:: Extracted information ::
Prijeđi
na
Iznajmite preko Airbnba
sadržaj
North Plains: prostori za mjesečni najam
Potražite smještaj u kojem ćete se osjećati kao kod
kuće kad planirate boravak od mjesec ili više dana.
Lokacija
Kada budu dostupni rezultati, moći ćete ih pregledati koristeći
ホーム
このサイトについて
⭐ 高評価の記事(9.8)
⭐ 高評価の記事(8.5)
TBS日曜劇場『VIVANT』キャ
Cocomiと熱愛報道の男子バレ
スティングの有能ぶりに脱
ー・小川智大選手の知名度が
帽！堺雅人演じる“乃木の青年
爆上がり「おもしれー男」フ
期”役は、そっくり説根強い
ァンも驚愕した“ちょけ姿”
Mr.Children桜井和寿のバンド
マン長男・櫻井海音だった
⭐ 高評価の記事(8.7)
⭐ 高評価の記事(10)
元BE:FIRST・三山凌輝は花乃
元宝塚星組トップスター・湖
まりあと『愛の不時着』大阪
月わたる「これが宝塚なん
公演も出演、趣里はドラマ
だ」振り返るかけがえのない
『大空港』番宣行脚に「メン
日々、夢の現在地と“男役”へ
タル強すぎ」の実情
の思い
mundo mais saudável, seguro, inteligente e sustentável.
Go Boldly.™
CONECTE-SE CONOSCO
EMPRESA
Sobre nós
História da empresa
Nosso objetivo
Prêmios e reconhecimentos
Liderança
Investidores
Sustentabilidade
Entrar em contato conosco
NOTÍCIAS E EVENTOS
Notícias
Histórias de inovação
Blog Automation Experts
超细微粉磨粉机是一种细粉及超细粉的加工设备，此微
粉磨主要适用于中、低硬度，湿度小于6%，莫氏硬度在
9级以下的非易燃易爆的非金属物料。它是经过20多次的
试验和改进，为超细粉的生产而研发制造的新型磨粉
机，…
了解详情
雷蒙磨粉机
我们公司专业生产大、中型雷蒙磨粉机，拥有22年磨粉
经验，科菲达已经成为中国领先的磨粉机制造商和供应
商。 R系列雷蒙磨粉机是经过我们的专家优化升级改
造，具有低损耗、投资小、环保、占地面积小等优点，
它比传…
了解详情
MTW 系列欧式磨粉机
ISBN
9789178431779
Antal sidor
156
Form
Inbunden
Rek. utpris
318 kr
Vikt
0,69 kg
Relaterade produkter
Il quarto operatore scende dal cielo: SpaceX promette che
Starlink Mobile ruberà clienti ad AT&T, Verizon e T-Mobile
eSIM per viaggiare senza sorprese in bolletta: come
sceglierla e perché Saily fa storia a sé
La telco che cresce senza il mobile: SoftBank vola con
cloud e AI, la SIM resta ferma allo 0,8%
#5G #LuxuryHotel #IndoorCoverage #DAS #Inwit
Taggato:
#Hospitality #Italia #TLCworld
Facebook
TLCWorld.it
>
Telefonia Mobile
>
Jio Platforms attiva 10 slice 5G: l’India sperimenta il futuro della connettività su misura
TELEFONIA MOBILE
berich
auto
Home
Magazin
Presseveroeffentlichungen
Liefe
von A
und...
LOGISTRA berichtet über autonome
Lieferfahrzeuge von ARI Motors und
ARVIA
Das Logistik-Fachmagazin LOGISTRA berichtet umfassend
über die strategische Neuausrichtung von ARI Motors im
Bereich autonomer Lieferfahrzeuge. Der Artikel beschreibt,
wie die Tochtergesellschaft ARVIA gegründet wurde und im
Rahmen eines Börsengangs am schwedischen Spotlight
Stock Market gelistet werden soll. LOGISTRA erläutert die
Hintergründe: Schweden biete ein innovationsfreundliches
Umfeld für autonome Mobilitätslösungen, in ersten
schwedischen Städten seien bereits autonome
:::
• **Exercise requirements**: Extract the lines of the preceding material that run from the line with "造，具有低损耗、投资小、环保、占地面积小等优点，" through the line with "über die strategische", inclusive, reproducing them exactly and adding nothing.

• **Written response**:
造，具有低损耗、投资小、环保、占地面积小等优点，
它比传…
了解详情
MTW 系列欧式磨粉机
ISBN
9789178431779
Antal sidor
156
Form
Inbunden
Rek. utpris
318 kr
Vikt
0,69 kg
Relaterade produkter
Il quarto operatore scende dal cielo: SpaceX promette che
Starlink Mobile ruberà clienti ad AT&T, Verizon e T-Mobile
eSIM per viaggiare senza sorprese in bolletta: come
sceglierla e perché Saily fa storia a sé
La telco che cresce senza il mobile: SoftBank vola con
cloud e AI, la SIM resta ferma allo 0,8%
#5G #LuxuryHotel #IndoorCoverage #DAS #Inwit
Taggato:
#Hospitality #Italia #TLCworld
Facebook
TLCWorld.it
>
Telefonia Mobile
>
Jio Platforms attiva 10 slice 5G: l’India sperimenta il futuro della connettività su misura
TELEFONIA MOBILE
berich
auto
Home
Magazin
Presseveroeffentlichungen
Liefe
von A
und...
LOGISTRA berichtet über autonome
Lieferfahrzeuge von ARI Motors und
ARVIA
Das Logistik-Fachmagazin LOGISTRA berichtet umfassend
über die strategische Neuausrichtung von ARI Motors im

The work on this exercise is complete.